New York Times. November 21, 1996: Commerce Secretary Mickey Kantor said the September trade figures would "really have no effect" on negotiations with China. Those talks have proven almost unremittingly frustrating to the United States over the last few years despite China's professed commitment to agreements like one seeking to control Chinese piracy of videos, software and other intellectual property.
Seattle Times. September 16: Commerce Secretary Don Evans said, "No country raised more attention as a source of concern than China. (U.S.) manufacturers complained about rampant piracy of intellectual property, forced transfer of technology from firms launching joint ventures in China, trade barriers and capital markets that are largely insulated from free-market pressures."
Buffalo Business First. September 9: The trade deficit between the U.S. and China last year (2002) was $103 billion. Next year it is projected to top $120 billion.
VOA News. September 10: Members of Congress have introduced legislation aimed at punishing China for failing to increase the value of its currency and for what lawmakers call unfair trade practices. Congressman Phil English says the bill would create what he calls the strongest weapon yet in dealing with China on trade issues. "China's manipulation of the yuan is, in effect, a subsidy that gives their exporters a trade advantage of up to 40 percent," he said. "It also serves as a tariff on U.S. goods, making them 40 percent more expensive in the Chinese market."
Wall Street Journal. September 15: The (U.S.) manufacturing sector has lost jobs for 37 months in a row, totaling about 2.7 million positions since July 2000, dragging down the entire labor market.
New York Times. August 17: More than half of the manufactured goods that Americans buy are made abroad, up from 31% in 1987.... The proportion of the workforce employed in manufacturing has fallen to 11% from 30 percent in the mid-1960s.
Wall Street Journal. September 10: Trade Barriers. Poor nations typically impose higher tariffs than rich nations. Average unweighted applied tariff rates for selected countries for all goods in 2001. India 30.9%, China 15.3%, U.S. 4.0%. (This means it is harder for the U.S. to sell to China and India and easier for them to sell to us – which costs U.S. jobs).
Economist. August 23: The boom in "business process outsourcing" to India replicates the explosion a few years ago of the country's software industry. Employment in Indian IT sector involving call centers, software and multinational operations grew from less than 300,000 in 2000 to over 650,000 in 2003.

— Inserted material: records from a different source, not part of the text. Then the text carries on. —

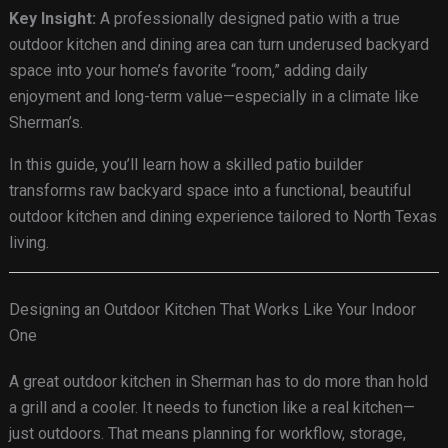
Key Insight:
A professionally designed patio with a true
outdoor kitchen and dining area can turn underused backyard
space into your home’s favorite “room,” adding daily
enjoyment and long-term value—especially in a climate like
Sherman’s.
In this guide, you’ll learn how a skilled patio builder
transforms raw backyard space into a functional, beautiful
outdoor kitchen and dining experience tailored to North Texas
living.
Designing an Outdoor Kitchen That Works Like Your Indoor
One
A great outdoor kitchen in Sherman has to do more than hold
a grill and a cooler. It needs to function like a real kitchen—
just outdoors. That means planning for workflow, storage,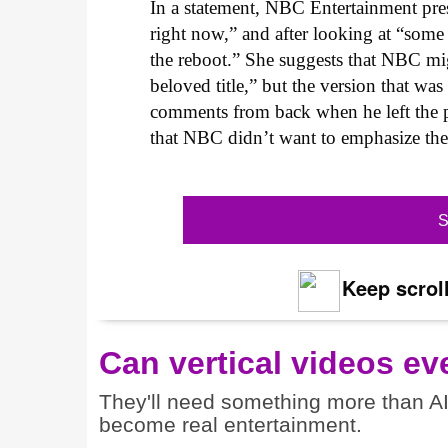
In a statement, NBC Entertainment pres
right now,” and after looking at “some
the reboot.” She suggests that NBC mig
beloved title,” but the version that w
comments from back when he left the p
that NBC didn’t want to emphasize the
S
Keep scroll
Can vertical videos ev
They'll need something more than A
become real entertainment.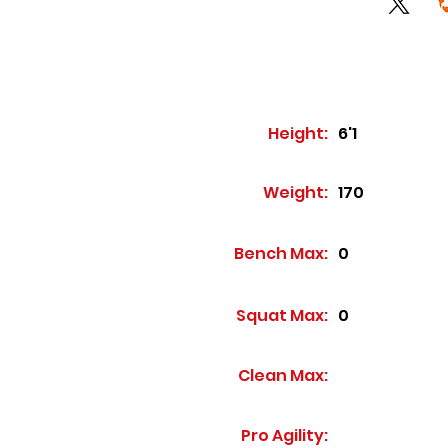
Height:
6'1
Weight:
170
Bench Max:
0
Squat Max:
0
Clean Max:
Pro Agility: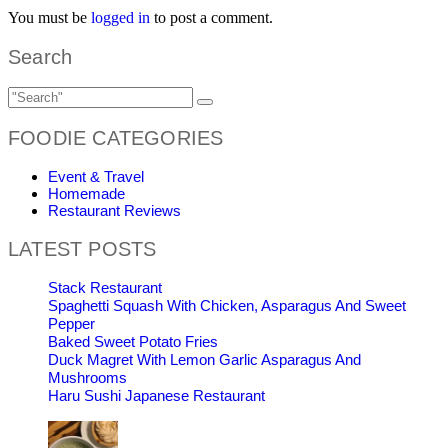
You must be
logged in
to post a comment.
Search
FOODIE CATEGORIES
Event & Travel
Homemade
Restaurant Reviews
LATEST POSTS
Stack Restaurant
Spaghetti Squash With Chicken, Asparagus And Sweet
Pepper
Baked Sweet Potato Fries
Duck Magret With Lemon Garlic Asparagus And
Mushrooms
Haru Sushi Japanese Restaurant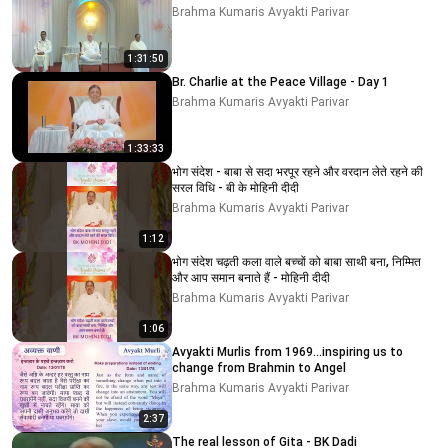
Brahma Kumaris Avyakti Parivar
1:31:50
Br. Charlie at the Peace Village - Day 1
Brahma Kumaris Avyakti Parivar
1:33:33
भोग संदेश - बाबा से सदा भरपूर रहने और वरदान लेते रहने की
सरल विधि - बी के मोहिनी दीदी
Brahma Kumaris Avyakti Parivar
1:12
भोग संदेश चढ़ती कला वाले बच्चों को बाबा साथी बना, निम्मित
और आप समान बनाते हैं - मोहिनी दीदी
Brahma Kumaris Avyakti Parivar
1:06
Avyakti Murlis from 1969...inspiring us to
change from Brahmin to Angel
Brahma Kumaris Avyakti Parivar
2:37
The real lesson of Gita - BK Dadi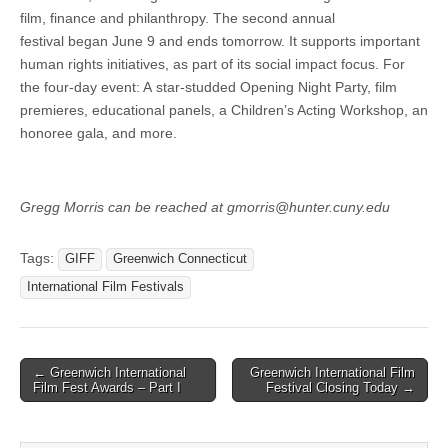
film, finance and philanthropy. The second annual
festival began June 9 and ends tomorrow. It supports important
human rights initiatives, as part of its social impact focus. For
the four-day event: A star-studded Opening Night Party, film
premieres, educational panels, a Children’s Acting Workshop, an
honoree gala, and more.
Gregg Morris can be reached at gmorris@hunter.cuny.edu
Tags:
GIFF
Greenwich Connecticut
International Film Festivals
Post
← Greenwich International
Greenwich International Film
Film Fest Awards – Part I
Festival Closing Today →
navigation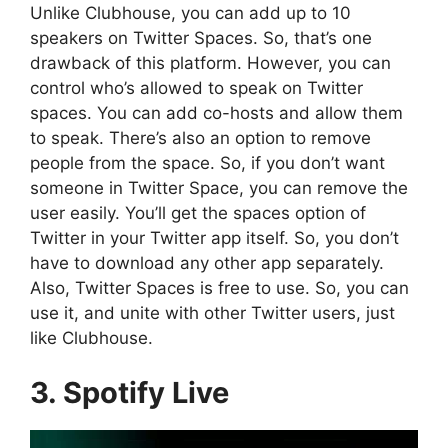
Unlike Clubhouse, you can add up to 10
speakers on Twitter Spaces. So, that’s one
drawback of this platform. However, you can
control who’s allowed to speak on Twitter
spaces. You can add co-hosts and allow them
to speak. There’s also an option to remove
people from the space. So, if you don’t want
someone in Twitter Space, you can remove the
user easily. You’ll get the spaces option of
Twitter in your Twitter app itself. So, you don’t
have to download any other app separately.
Also, Twitter Spaces is free to use. So, you can
use it, and unite with other Twitter users, just
like Clubhouse.
3. Spotify Live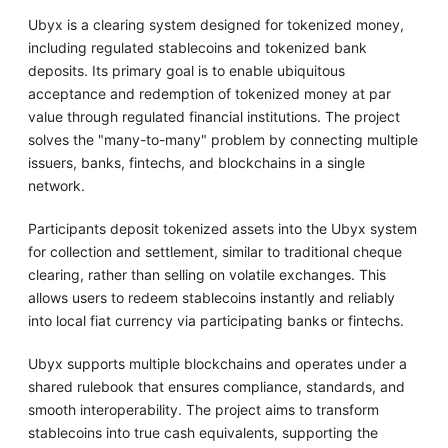
Ubyx is a clearing system designed for tokenized money,
including regulated stablecoins and tokenized bank
deposits. Its primary goal is to enable ubiquitous
acceptance and redemption of tokenized money at par
value through regulated financial institutions. The project
solves the "many-to-many" problem by connecting multiple
issuers, banks, fintechs, and blockchains in a single
network.
Participants deposit tokenized assets into the Ubyx system
for collection and settlement, similar to traditional cheque
clearing, rather than selling on volatile exchanges. This
allows users to redeem stablecoins instantly and reliably
into local fiat currency via participating banks or fintechs.
Ubyx supports multiple blockchains and operates under a
shared rulebook that ensures compliance, standards, and
smooth interoperability. The project aims to transform
stablecoins into true cash equivalents, supporting the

It doesn't show in world trade statistics, but jobs appears to be one of the U.S.'s leading exports, right up there with exports of manufactured and agricultural products. We are also exporting an enormous amount of debt. As trade deficits accelerate, the difference between what we import and what we export is made up in three ways:
We export large amounts of debt to China, Japan and other Asian countries in the form of U.S. Treasuries. These Asian countries now hold one-third of all U.S. debt. The proportion of U.S. debt held by Asian countries is projected to rise to over 60% by 2008. We export millions of middle-class jobs to Asian manufacturing companies. We export large numbers of middle-class jobs to American companies which have relocated some or all of their operations to China, India, Japan and other low-wage countries.